He absolutely did, firing that tow cable into the car he plowed into just moments before to turn it into a vehicular morning-star to use against the other vehicles, and then using the gun on the front of his car to totally decimate that SUV with the mini gun, and then literally decapitating a guy with his front fender, and then blowing up those trucks with the Batplane, lighting KGBeast up with that machine gun, and you know what? It was beautiful. It was ugly, but, for the purposes of the story, I thought it was beautiful, because I see this as a redemption story for a Batman who's basically become so disillusioned by his experiences that he's forgotten his true purpose.

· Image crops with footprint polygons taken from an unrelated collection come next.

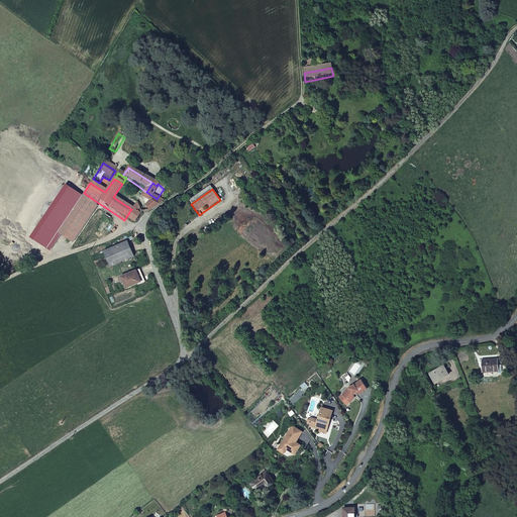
[(142,209),(146,213),(158,206),(163,203),(157,199),(146,192),(144,191),(140,198),(147,203),(142,209)]
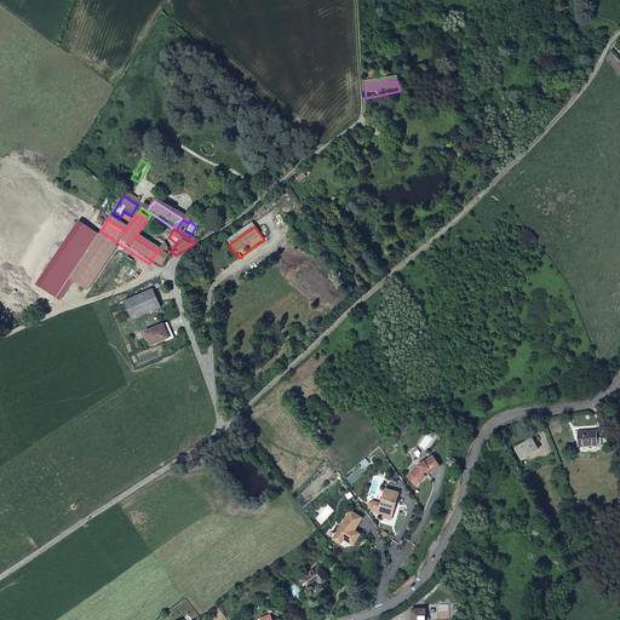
[(116,242),(101,231),(68,282),(82,292),(113,248),(116,242)]
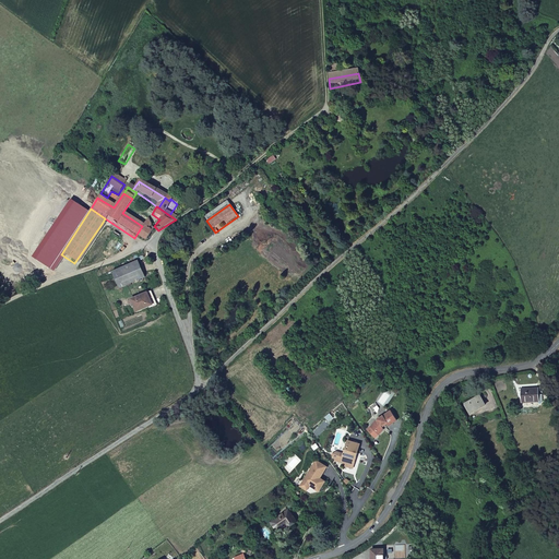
[(134,238),(143,244),(152,230),(146,221),(142,226),(134,238)]
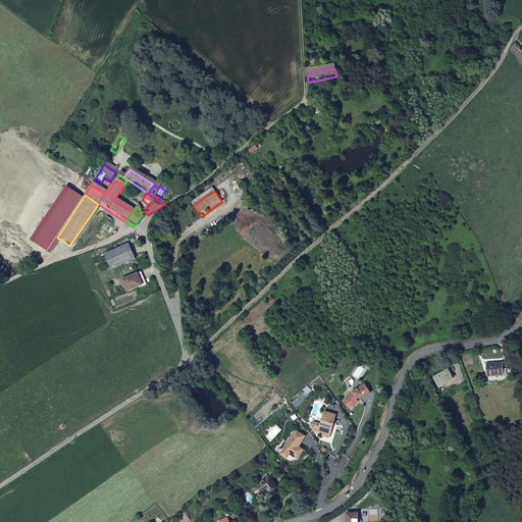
[(95,209),(69,246),(72,248),(96,210),(95,209)]
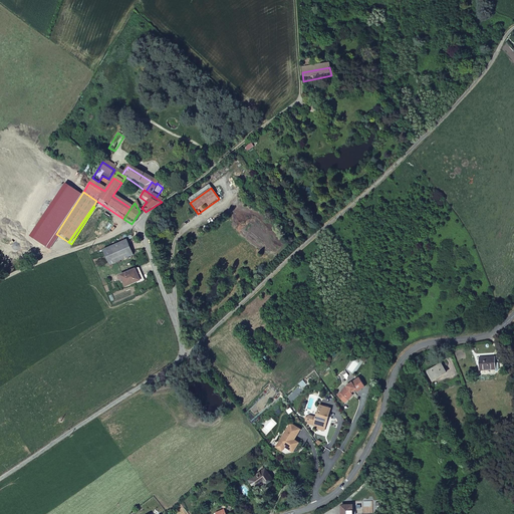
[(163,211),(155,217),(158,222),(155,224),(156,226),(160,225),(162,228),(171,222),(163,211)]
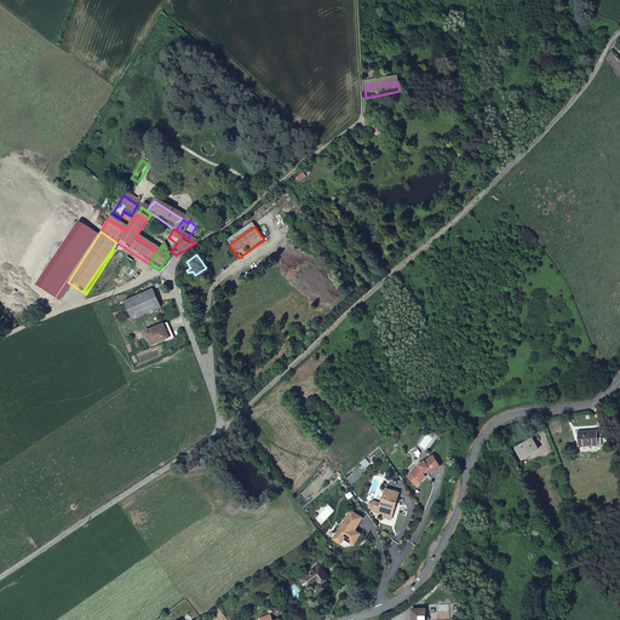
[(154,290),(126,300),(133,319),(133,320),(161,308),(154,290)]
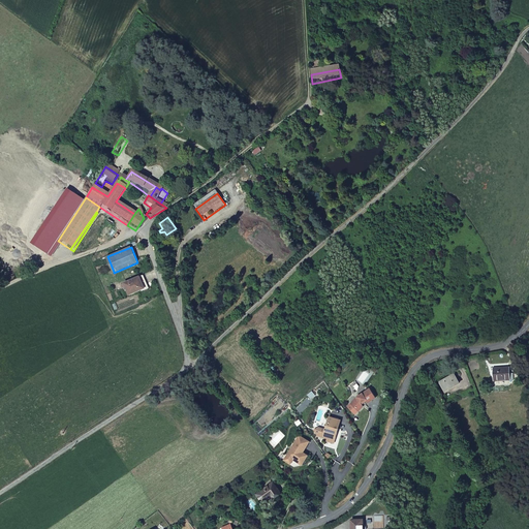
[(128,296),(149,287),(144,275),(123,283),(128,296)]
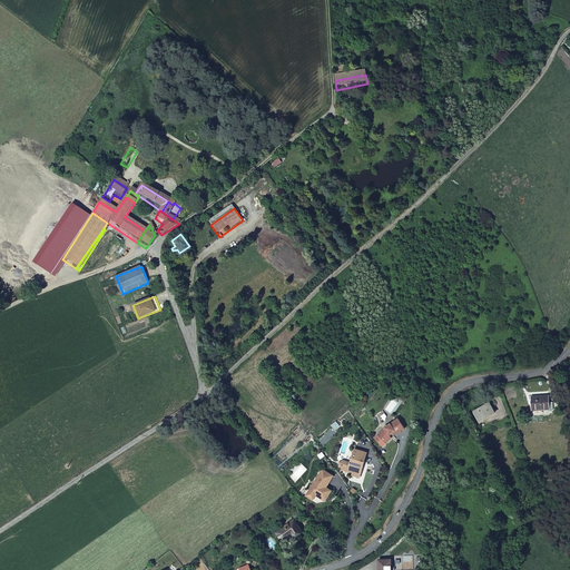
[(549,394),(531,395),(532,410),(550,409),(549,402),(549,394)]
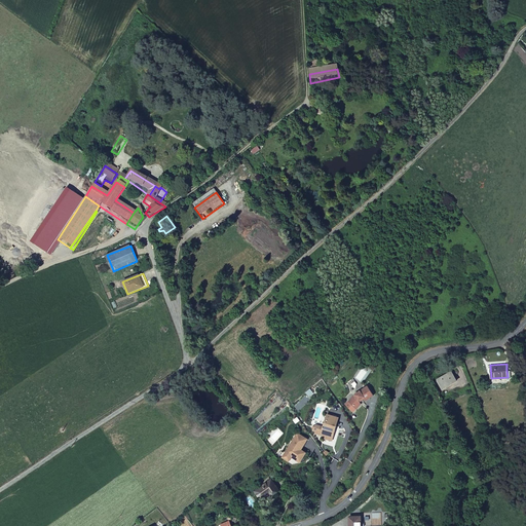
[(442,389),(457,380),(451,370),(436,379),(442,389)]
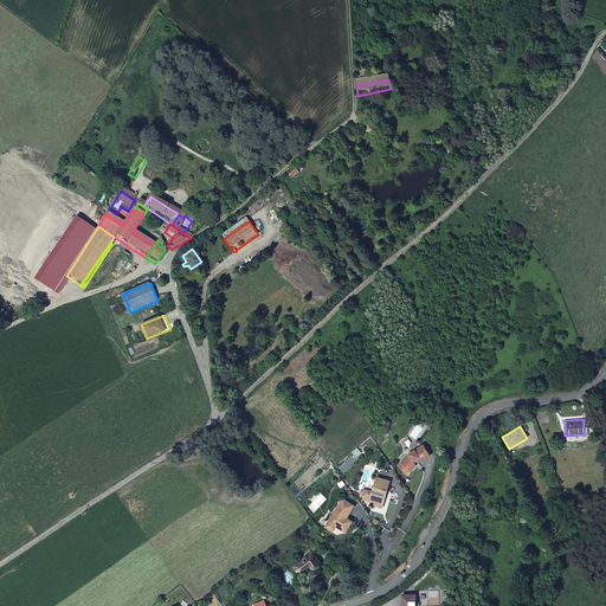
[(407,455),(397,466),(406,476),(417,465),(414,463),(419,459),(421,462),(430,456),(423,444),(407,455)]
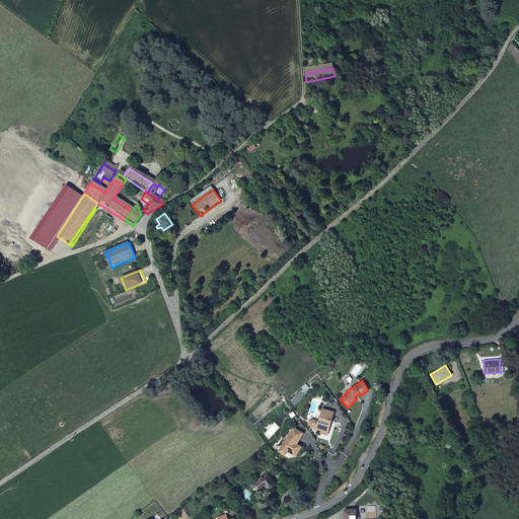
[(318,420),(312,419),(307,422),(311,428),(320,431),(319,433),(327,435),(335,412),(321,408),(318,420)]
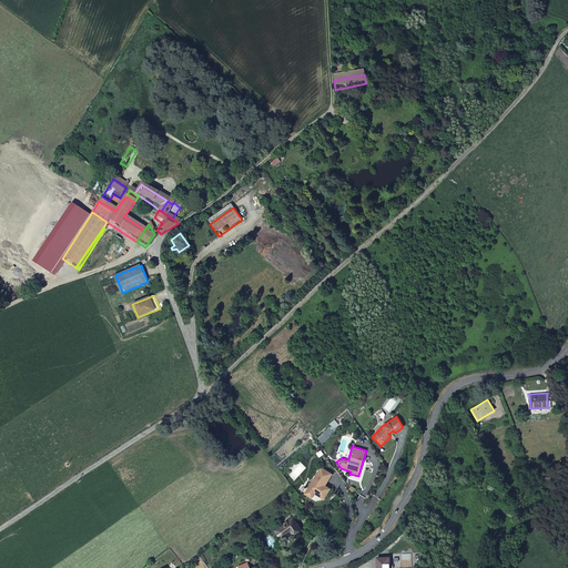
[(321,466),(303,495),(312,499),(314,494),(323,499),(331,488),(325,485),(333,474),(321,466)]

There's a line in "Under the Red Hood" where Jason asks Batman why he wouldn't just kill the Joker, and Batman talks about crossing that line would basically mean unleashing the monster inside and not being able to come back, and I feel like that's where this movie picks up. With Batman, after he's lost sight of that line. I know it pissed a bunch of people off, but I feel like it goes a great deal toward humanizing Batman. He's the king of deus ex machina; in the current comics, he's literally the God of Knowledge (I **** you not), and people always say that what makes Batman so great is that he's human, and that makes him relatable, except that he's really not. He's always portrayed as morally incorruptible and completely infallible, and, as we've heard, time and again, "to err is human."
I think that this story is as much about Batman's redemption as it is about Superman's, and it just works for me.